Upper Hunter state MP Dave Layzell, who joined Forestry Corporation of NSW, local government representatives and community members during the week, was delighted with the result.

“It has been a marathon wait which required a Herculean response to repair Barrington Tops Forest Road between Cobark Park and the Honeysuckle picnic areas after significant storm damage in March 2021,” he said.

“So, it’s taken almost 640 days from closure until traffic could once again cross ‘The Tops’.

“I thank everyone involved in this project and the community for its patience while the work was done.”

A geotechnical assessment was conducted to assess tension cracks and slumpage underground with the results guiding the repairs.

There was also a setback for the project when this year’s floods across NSW impacted the supply of construction materials.

Forestry Corporation finally got on site in October and, over the past two months, completed what has been described as an “engineering feat” to make the road safe.

“The closure of the Gloucester-Scone road for almost two years has underscored its importance as a significant regional link connecting the Upper Hunter Shire and the Gloucester district,” Mr Layzell said.

“I thank the Minister for Agriculture Dugald Saunders and his predecessor Adam Marshall for their support of my advocacy to assist the Forestry Corporation to progress the damage assessment and subsequent repairs as promptly as possible during a challenging set of circumstances.

“Now that the Barrington Tops Forest Road is open, I encourage the community to return to the area to enjoy the World Heritage-listed Barrington Tops National Park, the various leisure opportunities between Gloucester and Scone as well as the picturesque drive through this unique part of the Australian landscape.”

The reopening is a boost to local communities, tourism and economies, too, according to Forestry Corporation stewardship manager Kathy Lyons.

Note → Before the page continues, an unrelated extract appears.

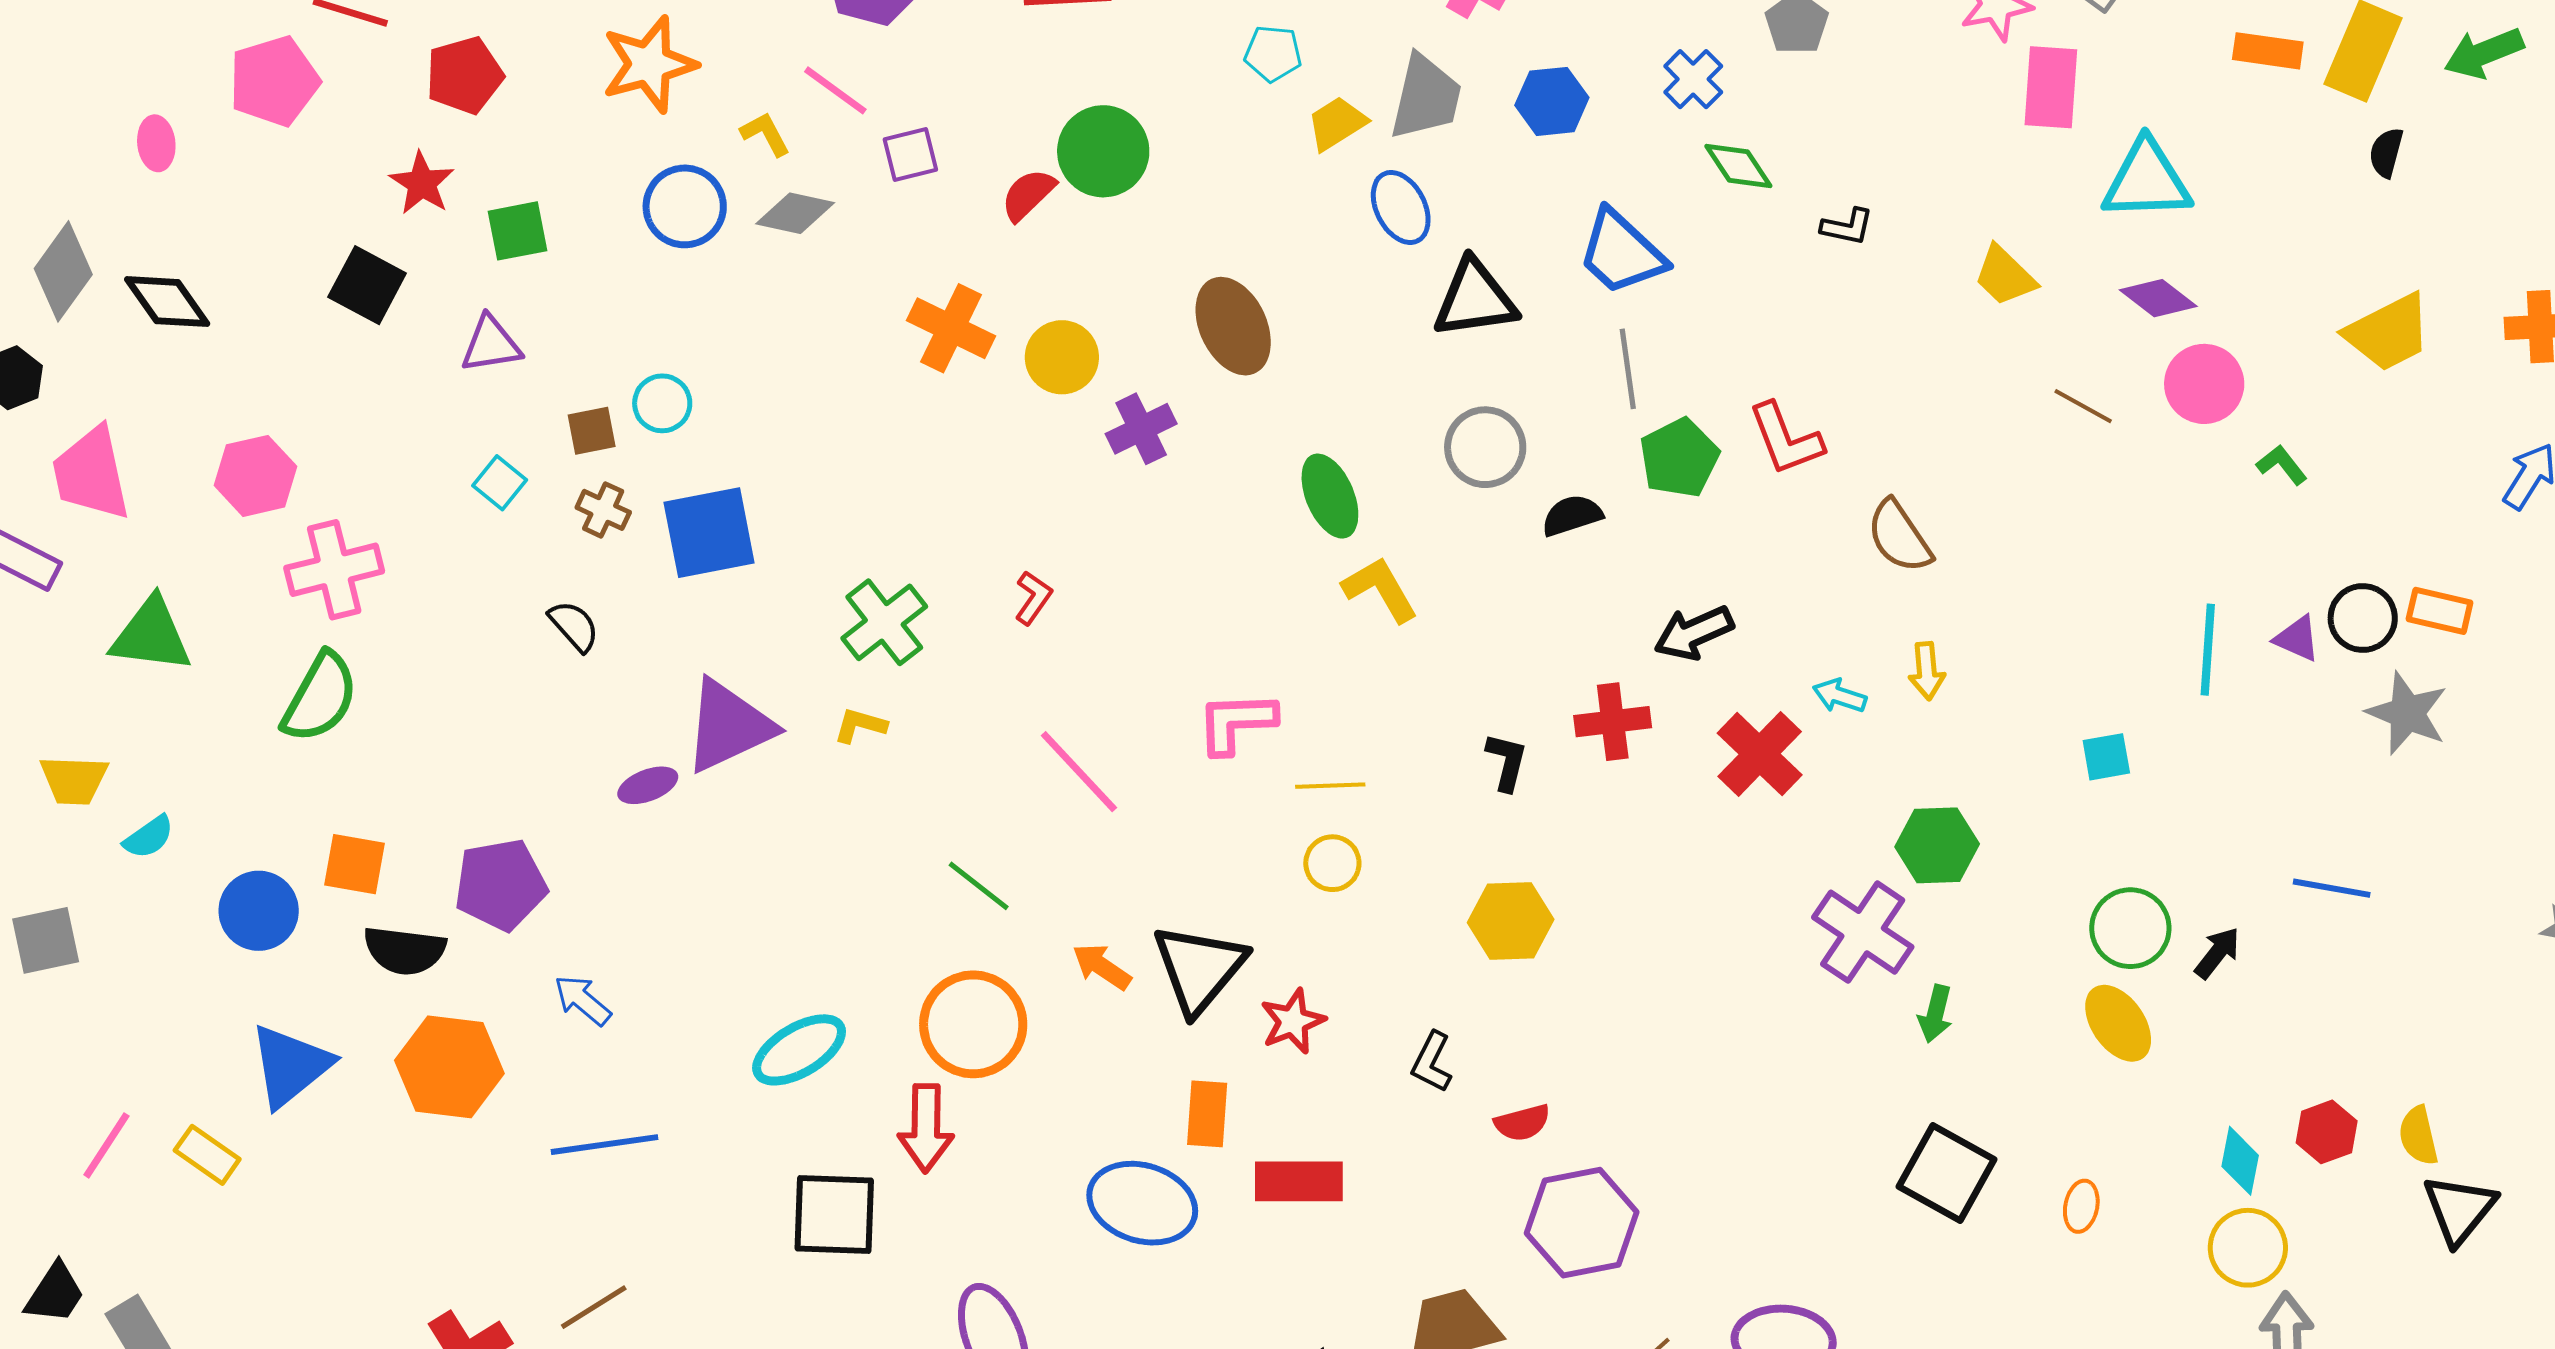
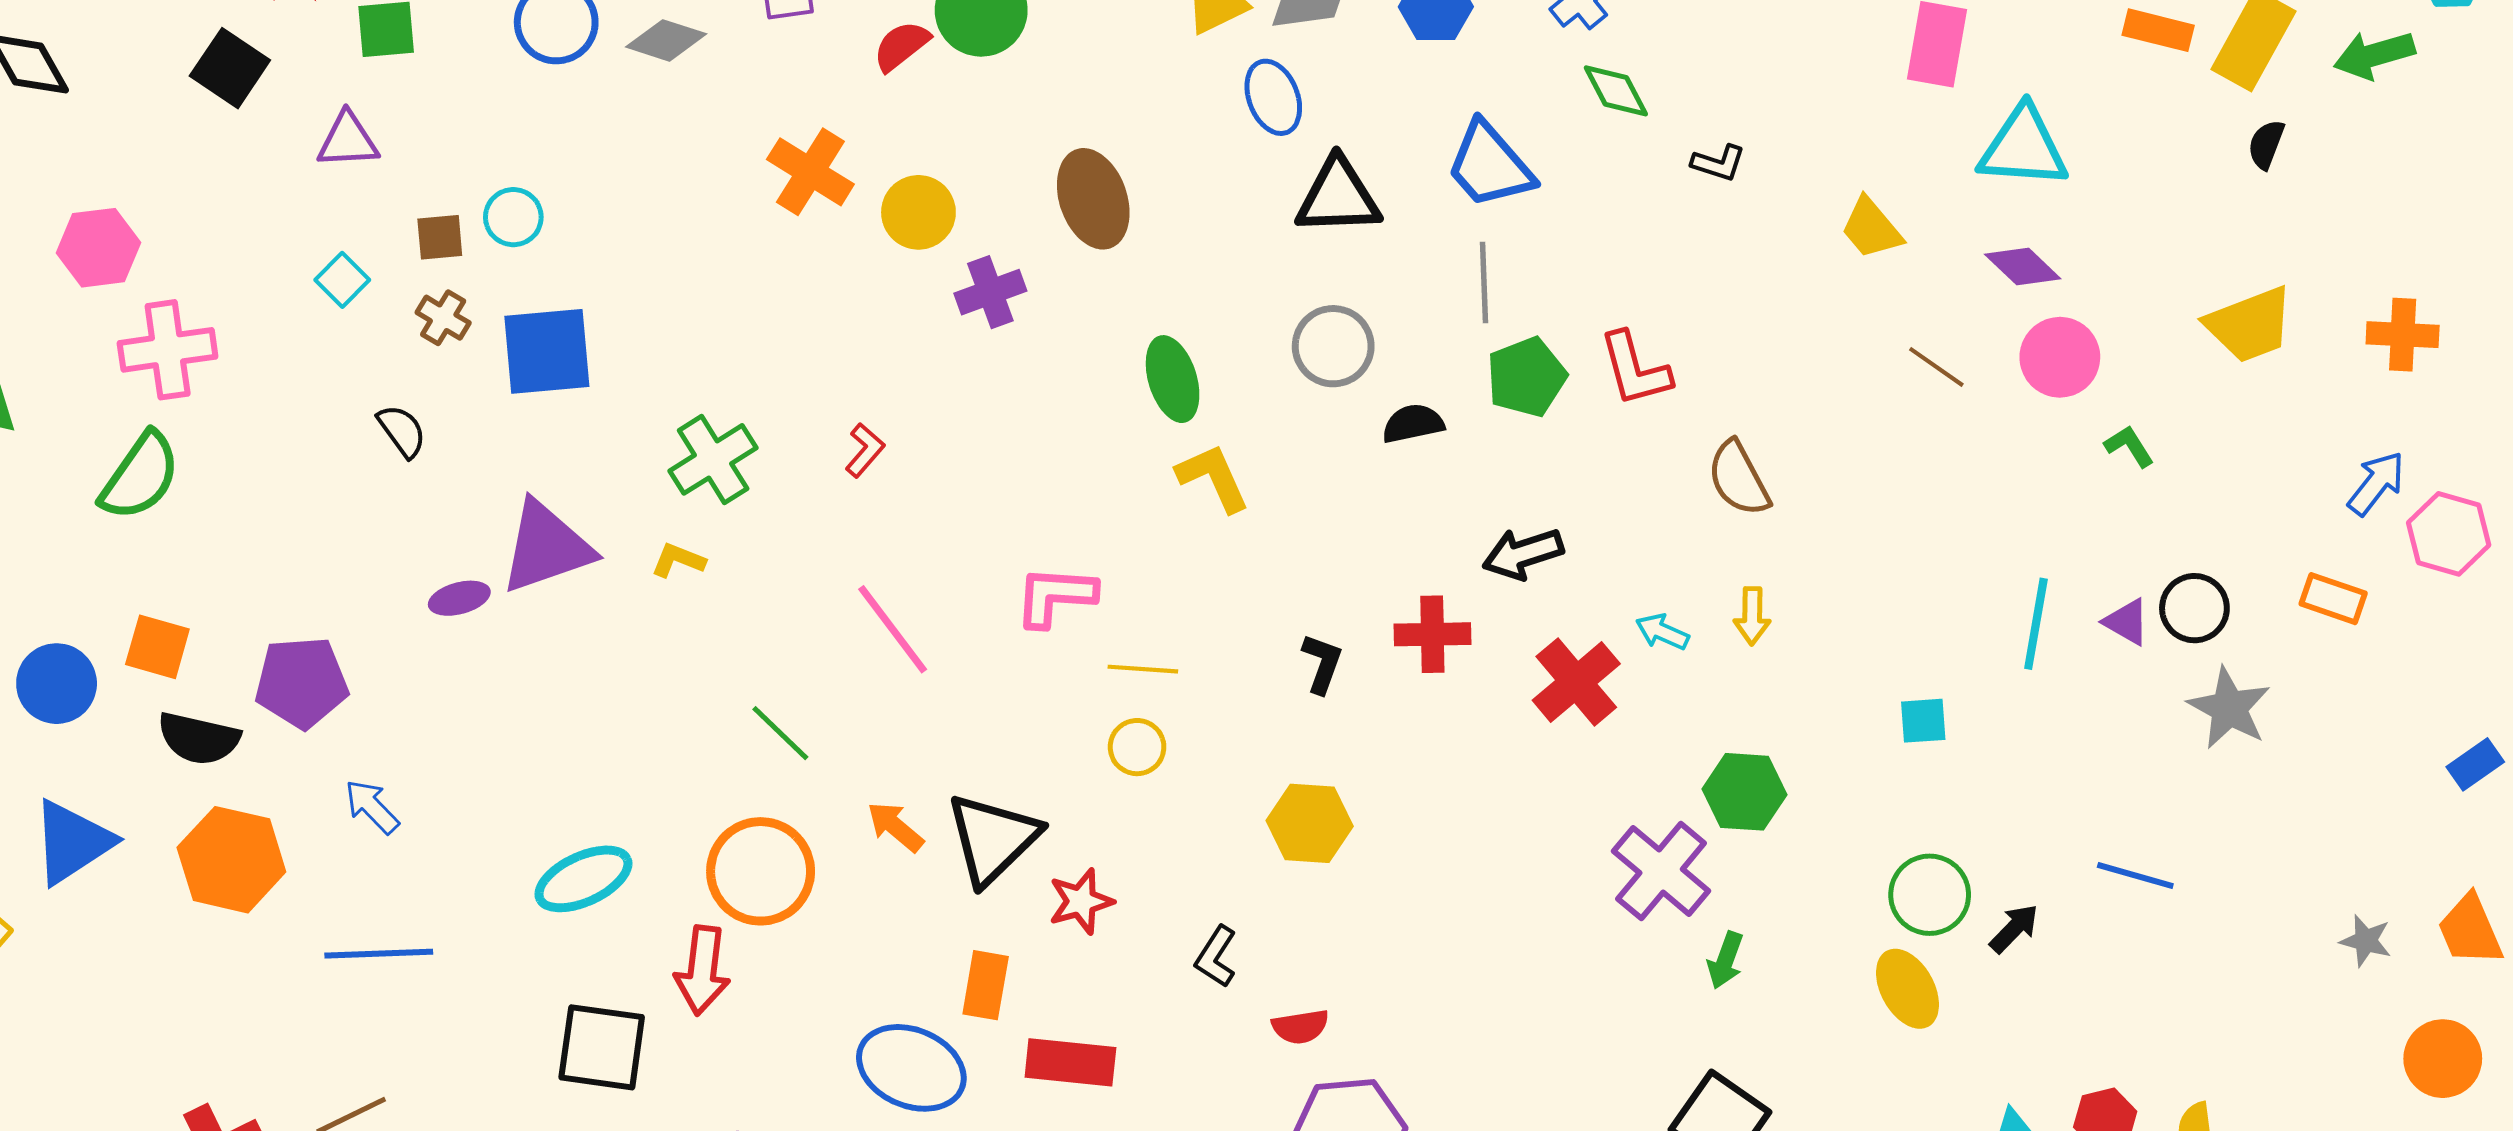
orange rectangle: (2440, 611) -> (2333, 599), moved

“As the main link between Gloucester and Scone, we are very pleased to have completed these works and welcome people back to the beautiful State Forests of the Barrington Tops,” she said.

“The project was a major engineering feat and saw more than 12,500 tonnes of material, or 2,100 truckloads, removed and replaced to make the road structurally sound again.

“Thanks also goes to the team of staff, contractors and engineers who made this extraordinary task possible.

“Their perseverance throughout challenges of seasonal and wet weather has made this reopening conceivable.

“Visitors are now invited back to the State Forests of the Barrington Tops.

“But, be aware as these are cool, high-altitude forests, so don’t forget to pack some warm gear.”

The NSW Government supported the work through a $60 million investment.